Among those enjoying the day were Mildred and John Metcalfe.

They brought several items from their home in Easington Lane.

“We have a clock, some jewellery and one or two other bits and pieces,” said Mildred.

“None is of high value, but it was interesting to find out more about them.

“We are waiting to find out more about a pair of moccasins.

“The story behind them relates to one of my ancestors who died in Toronto in 1912.

“His wife had a small child, and the native Indians made the moccasins for the child.

“They also helped the mother get passage on a boat back home.”

Theresa Dawson from Bedlington in Northumberland was waiting patiently in the queue to get expert opinion on a large pair of mounted cow horns.

“They’ve been in the family for a long time,” she said. “We’ve been told they are from America.

“There’s a metal hook on the horns, so it looks like they were mounted on something.

“Perhaps they were on the bonnet of a Cadillac.

“I don’t suppose they have any value, but it will be fun finding out more about them.”

Brenda Lawton, from Brandon, near Durham City, found out more about a glass jug which has been in her family for more than 100 years.

She said: “We were told they usually came as a pair and were a typical wedding present in working class families.

“The glass was heated and then painted very quickly, usually by women, before it cooled down.

“You can see the decoration looks like it was done in a hurry.

“It was nice to find out more about the jug, and there’s been a very good atmosphere here today.
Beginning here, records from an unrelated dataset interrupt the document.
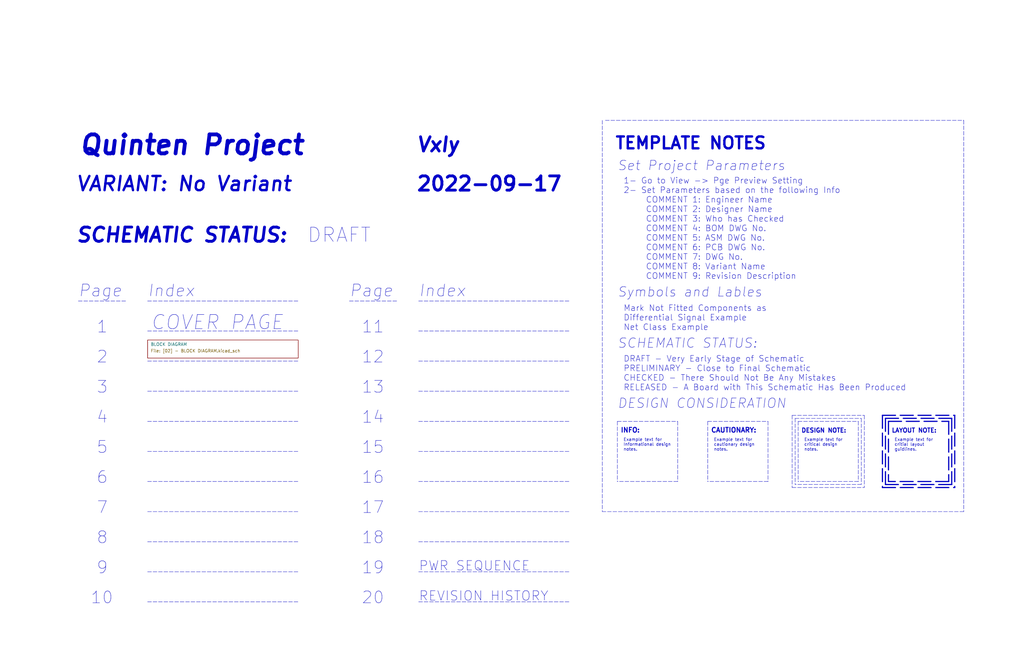
<source format=kicad_sch>
(kicad_sch (version 20211123) (generator eeschema)

  (uuid 39487f7f-2888-4612-af95-bdaa6f66d4f7)

  (paper "B")

  (title_block
    (title "Quinten Project")
    (date "2022-09-17")
    (rev "VxIy")
    (company "Siavash Taher Parvar")
    (comment 1 "Siavash Taher Parvar")
    (comment 2 "Siavash Taher Parvar")
    (comment 3 "Siavash Taher Parvar")
    (comment 4 "PT_091722_2")
    (comment 5 "PT_091722_3")
    (comment 6 "PT_091722_4")
    (comment 7 "PT_091722_1")
    (comment 8 "No Variant")
    (comment 9 "N/A")
  )

  


  (polyline (pts (xy 62.23 190.5) (xy 125.73 190.5))
    (stroke (width 0) (type default) (color 0 0 0 0))
    (uuid 064b7ca6-191f-4780-8e8b-f5fde6140517)
  )
  (polyline (pts (xy 62.23 254) (xy 125.73 254))
    (stroke (width 0) (type default) (color 0 0 0 0))
    (uuid 08dbb21f-8746-4d12-859d-29a2b7ab11c9)
  )
  (polyline (pts (xy 406.4 50.8) (xy 406.4 215.9))
    (stroke (width 0) (type default) (color 0 0 0 0))
    (uuid 092c9626-2a4f-44ef-90f5-1e137c565781)
  )
  (polyline (pts (xy 373.38 176.53) (xy 401.32 176.53))
    (stroke (width 0.5) (type default) (color 0 0 0 0))
    (uuid 09ad92b3-85a0-49fa-9992-14549264925b)
  )
  (polyline (pts (xy 374.65 177.8) (xy 400.05 177.8))
    (stroke (width 0.5) (type default) (color 0 0 0 0))
    (uuid 0e2f86bd-6859-498a-8d27-760459f04be5)
  )
  (polyline (pts (xy 62.23 152.4) (xy 125.73 152.4))
    (stroke (width 0) (type default) (color 0 0 0 0))
    (uuid 1046075a-2e4f-456b-ba41-9dcd1cead8bf)
  )
  (polyline (pts (xy 62.23 228.6) (xy 125.73 228.6))
    (stroke (width 0) (type default) (color 0 0 0 0))
    (uuid 1a358526-514b-4e15-8ac0-350a5663b20f)
  )
  (polyline (pts (xy 62.23 241.3) (xy 125.73 241.3))
    (stroke (width 0) (type default) (color 0 0 0 0))
    (uuid 1d563f26-b484-442c-8839-0b38b2c338f3)
  )
  (polyline (pts (xy 33.02 127) (xy 53.34 127))
    (stroke (width 0) (type default) (color 0 0 0 0))
    (uuid 2278ccc3-6b78-4cd9-a933-25139537f42b)
  )
  (polyline (pts (xy 323.85 203.2) (xy 298.45 203.2))
    (stroke (width 0) (type default) (color 0 0 0 0))
    (uuid 2faa4033-8ce3-4774-b954-186086fe3852)
  )
  (polyline (pts (xy 176.53 215.9) (xy 240.03 215.9))
    (stroke (width 0) (type default) (color 0 0 0 0))
    (uuid 315ee4c9-f6ad-4e6e-9894-71be4e639b77)
  )
  (polyline (pts (xy 372.11 175.26) (xy 372.11 205.74))
    (stroke (width 0.5) (type default) (color 0 0 0 0))
    (uuid 34f354cc-8fc6-47b0-ae04-dd6bd0d70ca3)
  )
  (polyline (pts (xy 363.22 204.47) (xy 335.28 204.47))
    (stroke (width 0) (type default) (color 0 0 0 0))
    (uuid 362a3716-a55e-4573-b364-75519817b466)
  )
  (polyline (pts (xy 176.53 190.5) (xy 240.03 190.5))
    (stroke (width 0) (type default) (color 0 0 0 0))
    (uuid 36be3a27-dba7-443a-b23c-e16fb1f0eeb0)
  )
  (polyline (pts (xy 336.55 177.8) (xy 336.55 203.2))
    (stroke (width 0) (type default) (color 0 0 0 0))
    (uuid 3f1adef5-bce5-4ac7-9981-0b635ca9d5c7)
  )
  (polyline (pts (xy 401.32 176.53) (xy 401.32 204.47))
    (stroke (width 0.5) (type default) (color 0 0 0 0))
    (uuid 40018543-b12b-481a-a218-bdd7909e086b)
  )
  (polyline (pts (xy 62.23 215.9) (xy 125.73 215.9))
    (stroke (width 0) (type default) (color 0 0 0 0))
    (uuid 442cf550-8080-4600-a2a4-e8b60ae3ba77)
  )
  (polyline (pts (xy 176.53 203.2) (xy 240.03 203.2))
    (stroke (width 0) (type default) (color 0 0 0 0))
    (uuid 44ebdd76-dc09-475a-a7d8-0afa203dc218)
  )
  (polyline (pts (xy 334.01 205.74) (xy 364.49 205.74))
    (stroke (width 0) (type default) (color 0 0 0 0))
    (uuid 45b9cf9f-4f2d-4503-a43f-ca095a65326d)
  )
  (polyline (pts (xy 323.85 177.8) (xy 323.85 203.2))
    (stroke (width 0) (type default) (color 0 0 0 0))
    (uuid 548bfde7-eafd-4a78-841a-8e53605957df)
  )
  (polyline (pts (xy 335.28 176.53) (xy 335.28 204.47))
    (stroke (width 0) (type default) (color 0 0 0 0))
    (uuid 567d6cbd-2115-48fd-9b78-ceacabcb3b3c)
  )
  (polyline (pts (xy 62.23 177.8) (xy 125.73 177.8))
    (stroke (width 0) (type default) (color 0 0 0 0))
    (uuid 56f6bd65-ebe2-450a-99e2-91d54bf8f05d)
  )
  (polyline (pts (xy 372.11 205.74) (xy 402.59 205.74))
    (stroke (width 0.5) (type default) (color 0 0 0 0))
    (uuid 57c7b95a-09d2-4df0-99e5-150bfcd78530)
  )
  (polyline (pts (xy 176.53 139.7) (xy 240.03 139.7))
    (stroke (width 0) (type default) (color 0 0 0 0))
    (uuid 5a1b80aa-3ef3-4330-95e7-e8d3e6a07a7a)
  )
  (polyline (pts (xy 176.53 152.4) (xy 240.03 152.4))
    (stroke (width 0) (type default) (color 0 0 0 0))
    (uuid 5c2ed1a5-cdc9-4ef8-a687-4b1491feeea9)
  )
  (polyline (pts (xy 402.59 175.26) (xy 402.59 205.74))
    (stroke (width 0.5) (type default) (color 0 0 0 0))
    (uuid 5e5adac8-5172-4948-8ffa-4aa95433a218)
  )
  (polyline (pts (xy 336.55 177.8) (xy 361.95 177.8))
    (stroke (width 0) (type default) (color 0 0 0 0))
    (uuid 6907cf0e-19c3-4fca-9319-a590621c3231)
  )
  (polyline (pts (xy 260.35 177.8) (xy 285.75 177.8))
    (stroke (width 0) (type default) (color 0 0 0 0))
    (uuid 6b7d971d-74b6-4004-aa5e-c2379cc1ace2)
  )
  (polyline (pts (xy 334.01 175.26) (xy 364.49 175.26))
    (stroke (width 0) (type default) (color 0 0 0 0))
    (uuid 6ce03b5c-17e6-4649-889b-fcdabc618b74)
  )
  (polyline (pts (xy 373.38 176.53) (xy 373.38 204.47))
    (stroke (width 0.5) (type default) (color 0 0 0 0))
    (uuid 6e138b39-e748-4b9f-9aae-32da478bb680)
  )
  (polyline (pts (xy 335.28 176.53) (xy 363.22 176.53))
    (stroke (width 0) (type default) (color 0 0 0 0))
    (uuid 6fecff52-1dd7-4f7e-a072-35c764080ffd)
  )
  (polyline (pts (xy 176.53 228.6) (xy 240.03 228.6))
    (stroke (width 0) (type default) (color 0 0 0 0))
    (uuid 7214bfb4-e210-44ab-a8f6-e3a99c374fac)
  )
  (polyline (pts (xy 374.65 177.8) (xy 374.65 203.2))
    (stroke (width 0.5) (type default) (color 0 0 0 0))
    (uuid 8b5ad1c0-28f7-4a87-916b-4bf2fd3aec3f)
  )
  (polyline (pts (xy 285.75 203.2) (xy 260.35 203.2))
    (stroke (width 0) (type default) (color 0 0 0 0))
    (uuid 8beb5671-9215-4d43-8c1e-25d185061135)
  )
  (polyline (pts (xy 364.49 175.26) (xy 364.49 205.74))
    (stroke (width 0) (type default) (color 0 0 0 0))
    (uuid 8cfc1815-ad2e-4d71-a254-c573262cf6b0)
  )
  (polyline (pts (xy 400.05 177.8) (xy 400.05 203.2))
    (stroke (width 0.5) (type default) (color 0 0 0 0))
    (uuid 94184456-7918-4263-8786-381fd4d3b9de)
  )
  (polyline (pts (xy 361.95 177.8) (xy 361.95 203.2))
    (stroke (width 0) (type default) (color 0 0 0 0))
    (uuid 94f4155c-b8f8-4bd1-a334-b185d8bbf362)
  )
  (polyline (pts (xy 363.22 176.53) (xy 363.22 204.47))
    (stroke (width 0) (type default) (color 0 0 0 0))
    (uuid 9adb7c02-29ed-4cb2-adaf-45411ee14431)
  )
  (polyline (pts (xy 147.32 127) (xy 167.64 127))
    (stroke (width 0) (type default) (color 0 0 0 0))
    (uuid 9ca9f28b-2706-4de9-b5b8-b4de61d1e6cd)
  )
  (polyline (pts (xy 401.32 204.47) (xy 373.38 204.47))
    (stroke (width 0.5) (type default) (color 0 0 0 0))
    (uuid 9e766ed2-74f0-42cf-a5e3-deb26205b0b3)
  )
  (polyline (pts (xy 255.27 50.8) (xy 406.4 50.8))
    (stroke (width 0) (type default) (color 0 0 0 0))
    (uuid 9eb4870d-f832-47bc-bc5d-f87105ca6f1f)
  )
  (polyline (pts (xy 298.45 177.8) (xy 323.85 177.8))
    (stroke (width 0) (type default) (color 0 0 0 0))
    (uuid 9f3a5959-e72d-40d0-9f9a-196e450485bb)
  )
  (polyline (pts (xy 298.45 177.8) (xy 298.45 203.2))
    (stroke (width 0) (type default) (color 0 0 0 0))
    (uuid a34d8032-4251-4f3b-9d94-5c228aac22cb)
  )
  (polyline (pts (xy 62.23 203.2) (xy 125.73 203.2))
    (stroke (width 0) (type default) (color 0 0 0 0))
    (uuid ab7d0d84-946e-4588-a5fd-d76c9701393b)
  )
  (polyline (pts (xy 400.05 203.2) (xy 374.65 203.2))
    (stroke (width 0.5) (type default) (color 0 0 0 0))
    (uuid ab93da13-4663-49e7-8ea9-4a7e4c106854)
  )
  (polyline (pts (xy 406.4 215.9) (xy 254 215.9))
    (stroke (width 0) (type default) (color 0 0 0 0))
    (uuid b00d7130-b26b-46f7-ae1e-85b8aab4f31d)
  )
  (polyline (pts (xy 285.75 177.8) (xy 285.75 203.2))
    (stroke (width 0) (type default) (color 0 0 0 0))
    (uuid b2f43811-4300-4b19-8ff8-c5d8fad85dd6)
  )
  (polyline (pts (xy 176.53 177.8) (xy 240.03 177.8))
    (stroke (width 0) (type default) (color 0 0 0 0))
    (uuid b6d39c7d-be1d-4035-a79e-683493434b47)
  )
  (polyline (pts (xy 176.53 127) (xy 240.03 127))
    (stroke (width 0) (type default) (color 0 0 0 0))
    (uuid c7db3389-9b30-4257-9995-cb5a52837e19)
  )
  (polyline (pts (xy 372.11 175.26) (xy 402.59 175.26))
    (stroke (width 0.5) (type default) (color 0 0 0 0))
    (uuid cc216bc8-4eb7-4ad3-b1c7-8f260d1c4765)
  )
  (polyline (pts (xy 176.53 241.3) (xy 240.03 241.3))
    (stroke (width 0) (type default) (color 0 0 0 0))
    (uuid d1e4767e-1d38-4240-b015-9078d3178331)
  )
  (polyline (pts (xy 260.35 177.8) (xy 260.35 203.2))
    (stroke (width 0) (type default) (color 0 0 0 0))
    (uuid d4f7a726-e7ae-4bf3-baea-49d375308f36)
  )
  (polyline (pts (xy 176.53 165.1) (xy 240.03 165.1))
    (stroke (width 0) (type default) (color 0 0 0 0))
    (uuid ddff7a79-e7ca-46ea-9189-31a65fc9bd32)
  )
  (polyline (pts (xy 62.23 139.7) (xy 125.73 139.7))
    (stroke (width 0) (type default) (color 0 0 0 0))
    (uuid e0825d8c-3bfd-41d0-b933-cc5631b4b100)
  )
  (polyline (pts (xy 254 50.8) (xy 254 215.9))
    (stroke (width 0) (type default) (color 0 0 0 0))
    (uuid e24238ba-c058-4773-a62f-bc0171a32a5f)
  )
  (polyline (pts (xy 361.95 203.2) (xy 336.55 203.2))
    (stroke (width 0) (type default) (color 0 0 0 0))
    (uuid e69f253b-49d6-435a-ac42-f0c2699a7d7b)
  )
  (polyline (pts (xy 176.53 254) (xy 240.03 254))
    (stroke (width 0) (type default) (color 0 0 0 0))
    (uuid e6ed0e09-89fe-4471-b798-eca57d305f5e)
  )
  (polyline (pts (xy 62.23 127) (xy 125.73 127))
    (stroke (width 0) (type default) (color 0 0 0 0))
    (uuid eea8536d-e5a9-4af1-bca7-d8bf5fb5f257)
  )
  (polyline (pts (xy 62.23 165.1) (xy 125.73 165.1))
    (stroke (width 0) (type default) (color 0 0 0 0))
    (uuid f32a7fb6-6f5b-43d2-9c6b-470fb853e51f)
  )
  (polyline (pts (xy 334.01 175.26) (xy 334.01 205.74))
    (stroke (width 0) (type default) (color 0 0 0 0))
    (uuid fc6b2757-9a58-4af1-8a9a-4b0ef93d3541)
  )

  (text "9" (at 40.64 242.57 0)
    (effects (font (size 5 5)) (justify left bottom))
    (uuid 0571d0c9-7b1d-4cea-bf55-f4900c51d9bc)
  )
  (text "12" (at 152.4 153.67 0)
    (effects (font (size 5 5)) (justify left bottom))
    (uuid 15a9773b-04f5-48ec-a97c-f00d0393b497)
  )
  (text "CAUTIONARY:" (at 299.72 182.88 0)
    (effects (font (size 2 2) bold) (justify left bottom))
    (uuid 18d82d2a-ba1e-447c-a415-72fd3e6d2242)
  )
  (text "10" (at 38.1 255.27 0)
    (effects (font (size 5 5)) (justify left bottom))
    (uuid 1b68a1b6-a2d9-452c-9112-0aa942cff754)
  )
  (text "DESIGN CONSIDERATION" (at 260.35 172.72 0)
    (effects (font (size 4 4) italic) (justify left bottom))
    (uuid 1b7f87c1-39a2-4dfa-a392-0e26a23bd029)
  )
  (text "Set Project Parameters" (at 260.35 72.39 0)
    (effects (font (size 4 4) italic) (justify left bottom))
    (uuid 2658d810-71b5-4cae-bc4a-905c2f230b39)
  )
  (text "17" (at 152.4 217.17 0)
    (effects (font (size 5 5)) (justify left bottom))
    (uuid 2bd0b95d-88c8-4161-80c1-29f895cb386a)
  )
  (text "${ISSUE_DATE}" (at 175.26 81.28 0)
    (effects (font (size 6 6) bold) (justify left bottom))
    (uuid 2fcc4161-5361-4634-8919-9b15d8d25d5a)
  )
  (text "7" (at 40.64 217.17 0)
    (effects (font (size 5 5)) (justify left bottom))
    (uuid 35eea1b4-65eb-4aae-a79d-1da80220769e)
  )
  (text "REVISION HISTORY" (at 176.53 254 0)
    (effects (font (size 4 4)) (justify left bottom))
    (uuid 3a864353-79e1-4a4f-af97-94bc11499612)
  )
  (text "18" (at 152.4 229.87 0)
    (effects (font (size 5 5)) (justify left bottom))
    (uuid 4fc92576-1b71-46d4-bbac-008aacfb0207)
  )
  (text "DRAFT - Very Early Stage of Schematic\nPRELIMINARY - Close to Final Schematic\nCHECKED - There Should Not Be Any Mistakes\nRELEASED - A Board with This Schematic Has Been Produced"
    (at 262.89 165.1 0)
    (effects (font (size 2.5 2.5)) (justify left bottom))
    (uuid 54e0f5cd-2a2e-44d0-a17d-79ed1fa8f01d)
  )
  (text "Page" (at 33.02 125.73 0)
    (effects (font (size 5 5) italic) (justify left bottom))
    (uuid 5cff9693-dcd0-4a53-bea8-589edf623074)
  )
  (text "Example text for\ncritial layout\nguidlines." (at 377.19 190.5 0)
    (effects (font (size 1.27 1.27)) (justify left bottom))
    (uuid 6691cfbd-4c34-4f2f-b48d-a9841f557cf9)
  )
  (text "3" (at 40.64 166.37 0)
    (effects (font (size 5 5)) (justify left bottom))
    (uuid 66f8a293-b185-4fc3-848f-f1f843c931b6)
  )
  (text "5" (at 40.64 191.77 0)
    (effects (font (size 5 5)) (justify left bottom))
    (uuid 695b3561-c869-44fe-bac1-cb7f752c9fea)
  )
  (text "16" (at 152.4 204.47 0)
    (effects (font (size 5 5)) (justify left bottom))
    (uuid 6aaf9d77-507b-48a2-90c3-411d17d529c4)
  )
  (text "2\n" (at 40.64 153.67 0)
    (effects (font (size 5 5)) (justify left bottom))
    (uuid 70a453b4-9bb6-4619-a186-7883eb62ac1a)
  )
  (text "6" (at 40.64 204.47 0)
    (effects (font (size 5 5)) (justify left bottom))
    (uuid 736f28c0-2d92-49e5-9b2d-c402b745285c)
  )
  (text "14" (at 152.4 179.07 0)
    (effects (font (size 5 5)) (justify left bottom))
    (uuid 750c0183-3198-4eac-9808-6ad2be0b493c)
  )
  (text "11" (at 152.4 140.97 0)
    (effects (font (size 5 5)) (justify left bottom))
    (uuid 77dd5a2c-13c3-45a0-a174-0b2e2f613b84)
  )
  (text "DRAFT" (at 129.54 102.87 0)
    (effects (font (size 6 6)) (justify left bottom))
    (uuid 83132f95-fbb6-4cfd-8171-9c2b51671688)
  )
  (text "${REVISION}" (at 175.26 64.77 0)
    (effects (font (size 6 6) bold italic) (justify left bottom))
    (uuid 87e99276-33ec-4637-a758-ffe14805687c)
  )
  (text "19" (at 152.4 242.57 0)
    (effects (font (size 5 5)) (justify left bottom))
    (uuid 8cdb1749-d878-41c0-9a8c-755dc4865a05)
  )
  (text "1" (at 40.64 140.97 0)
    (effects (font (size 5 5)) (justify left bottom))
    (uuid 8fa3752c-22f2-4346-a5a8-c1bfdec7affe)
  )
  (text "Index" (at 62.23 125.73 0)
    (effects (font (size 5 5) italic) (justify left bottom))
    (uuid 9222beda-e88f-44aa-a575-20aa6555fa69)
  )
  (text "SCHEMATIC STATUS: " (at 31.75 102.87 0)
    (effects (font (size 6 6) (thickness 1.2) bold italic) (justify left bottom))
    (uuid 931dd1bf-0cc1-4fbc-a7aa-bb3aeec967ea)
  )
  (text "15" (at 152.4 191.77 0)
    (effects (font (size 5 5)) (justify left bottom))
    (uuid 94c0963c-4363-4c4f-b6e2-a58b02378931)
  )
  (text "Example text for\ncritical design \nnotes." (at 339.09 190.5 0)
    (effects (font (size 1.27 1.27)) (justify left bottom))
    (uuid 9f412d8d-7473-4acb-8fb6-86774be6e3c6)
  )
  (text "INFO:" (at 261.62 182.88 0)
    (effects (font (size 2 2) (thickness 0.4) bold) (justify left bottom))
    (uuid a247292a-8d2c-462d-99a8-2dddc314172d)
  )
  (text "PWR SEQUENCE" (at 176.53 241.3 0)
    (effects (font (size 4 4)) (justify left bottom))
    (uuid a464bd2f-1367-4df6-ab3e-b38d243ceca3)
  )
  (text "Index" (at 176.53 125.73 0)
    (effects (font (size 5 5) italic) (justify left bottom))
    (uuid b30a6993-3fc1-4dca-b258-d5fa00c7cc5f)
  )
  (text "4" (at 40.64 179.07 0)
    (effects (font (size 5 5)) (justify left bottom))
    (uuid b49697f4-ead4-4361-94a1-aff93b10923e)
  )
  (text "COVER PAGE" (at 63.5 139.7 0)
    (effects (font (size 6 6) italic) (justify left bottom))
    (uuid b566ddd3-6286-4084-ae1c-81c83dd95e6c)
  )
  (text "DESIGN NOTE:" (at 337.82 182.88 0)
    (effects (font (size 1.8 1.8) bold) (justify left bottom))
    (uuid b660720d-b9eb-44b5-9d63-c2f420e29799)
  )
  (text "20" (at 152.4 255.27 0)
    (effects (font (size 5 5)) (justify left bottom))
    (uuid bcaac371-837c-4521-826b-98b9e1e753ec)
  )
  (text "VARIANT: ${COMMENT8}" (at 31.75 81.28 0)
    (effects (font (size 6 6) (thickness 1) bold italic) (justify left bottom))
    (uuid bf01798f-f1a4-4afe-84fe-9eaf13f3fe14)
  )
  (text "LAYOUT NOTE:" (at 375.92 182.88 0)
    (effects (font (size 1.8 1.8) bold) (justify left bottom))
    (uuid bfb8e2eb-1d61-49c1-b8d3-c68691ae9015)
  )
  (text "TEMPLATE NOTES" (at 259.08 63.5 0)
    (effects (font (size 5 5) bold) (justify left bottom))
    (uuid c0a8c20f-d466-4e5b-a633-cced1a9728cd)
  )
  (text "13" (at 152.4 166.37 0)
    (effects (font (size 5 5)) (justify left bottom))
    (uuid cc42fdb1-8029-46df-a39c-21658743e246)
  )
  (text "1- Go to View -> Pge Preview Setting\n2- Set Parameters based on the following Info\n	COMMENT 1: Engineer Name\n	COMMENT 2: Designer Name\n	COMMENT 3: Who has Checked\n	COMMENT 4: BOM DWG No.\n	COMMENT 5: ASM DWG No.\n	COMMENT 6: PCB DWG No.\n	COMMENT 7: DWG No.\n	COMMENT 8: Variant Name\n	COMMENT 9: Revision Description "
    (at 262.89 118.11 0)
    (effects (font (size 2.5 2.5)) (justify left bottom))
    (uuid ccb6f7e5-9134-4b16-aea8-01ce2f836453)
  )
  (text "SCHEMATIC STATUS:" (at 260.35 147.32 0)
    (effects (font (size 4 4) italic) (justify left bottom))
    (uuid d3529f14-1911-48c5-a32c-4632ffc9611f)
  )
  (text "Example text for\ncautionary design\nnotes." (at 300.99 190.5 0)
    (effects (font (size 1.27 1.27)) (justify left bottom))
    (uuid d47468a9-ffa7-4b51-92be-dee6dace678c)
  )
  (text "8" (at 40.64 229.87 0)
    (effects (font (size 5 5)) (justify left bottom))
    (uuid d68f6ac6-dde9-4353-a084-eed841c4afe8)
  )
  (text "Page" (at 147.32 125.73 0)
    (effects (font (size 5 5) italic) (justify left bottom))
    (uuid db2f59e7-50c3-4dc4-9968-acfa749c5cf6)
  )
  (text "Example text for\nInformational design\nnotes." (at 262.89 190.5 0)
    (effects (font (size 1.27 1.27)) (justify left bottom))
    (uuid e8ebb945-d2d0-43fd-92b5-2f31eee8a147)
  )
  (text "${TITLE}" (at 33.02 66.04 0)
    (effects (font (size 8 8) (thickness 1.6) bold italic) (justify left bottom))
    (uuid ea40183f-f8a6-405d-85cb-51fc9fbc7fb0)
  )
  (text "Symbols and Lables" (at 260.35 125.73 0)
    (effects (font (size 4 4) italic) (justify left bottom))
    (uuid ef706820-06d7-432a-adb9-a4d3ca563388)
  )
  (text "Mark Not Fitted Components as\nDifferential Signal Example\nNet Class Example"
    (at 262.89 139.7 0)
    (effects (font (size 2.5 2.5)) (justify left bottom))
    (uuid fa1f1aed-cdc9-4044-b2bb-69c0172d1af0)
  )

  (sheet (at 62.23 143.51) (size 63.5 7.62)
    (stroke (width 0.1524) (type solid) (color 0 0 0 0))
    (fill (color 0 0 0 0.0000))
    (uuid 08e59a3e-5e30-45c7-b23f-462fc36fab59)
    (property "Sheet name" "BLOCK DIAGRAM" (id 0) (at 63.5 146.05 0)
      (effects (font (size 1.27 1.27)) (justify left bottom))
    )
    (property "Sheet file" "[02] - BLOCK DIAGRAM.kicad_sch" (id 1) (at 63.5 147.32 0)
      (effects (font (size 1.27 1.27)) (justify left top))
    )
  )

  (sheet_instances
    (path "/" (page "1"))
    (path "/08e59a3e-5e30-45c7-b23f-462fc36fab59" (page "2"))
  )
)

</source>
“We’ve enjoyed ourselves.”

Fiona Bruce said it was her first time in Durham.

“We arrived on the day before the public day,” she said.

“I’ve done some outside filming, and had a chance to have a brief look around Durham.

“I like it, there is so much history.

“On the recording day I will be talking to the visitors.

“I often spend a lot of time at the reception area because it’s a good place to pick up stories.

“It’s the stories behind the things people bring which interest me more than the valuations.”

The producers hope to make two programmes from their visit to Durham.

Transmission dates have not been set, but are likely to be in spring of next year.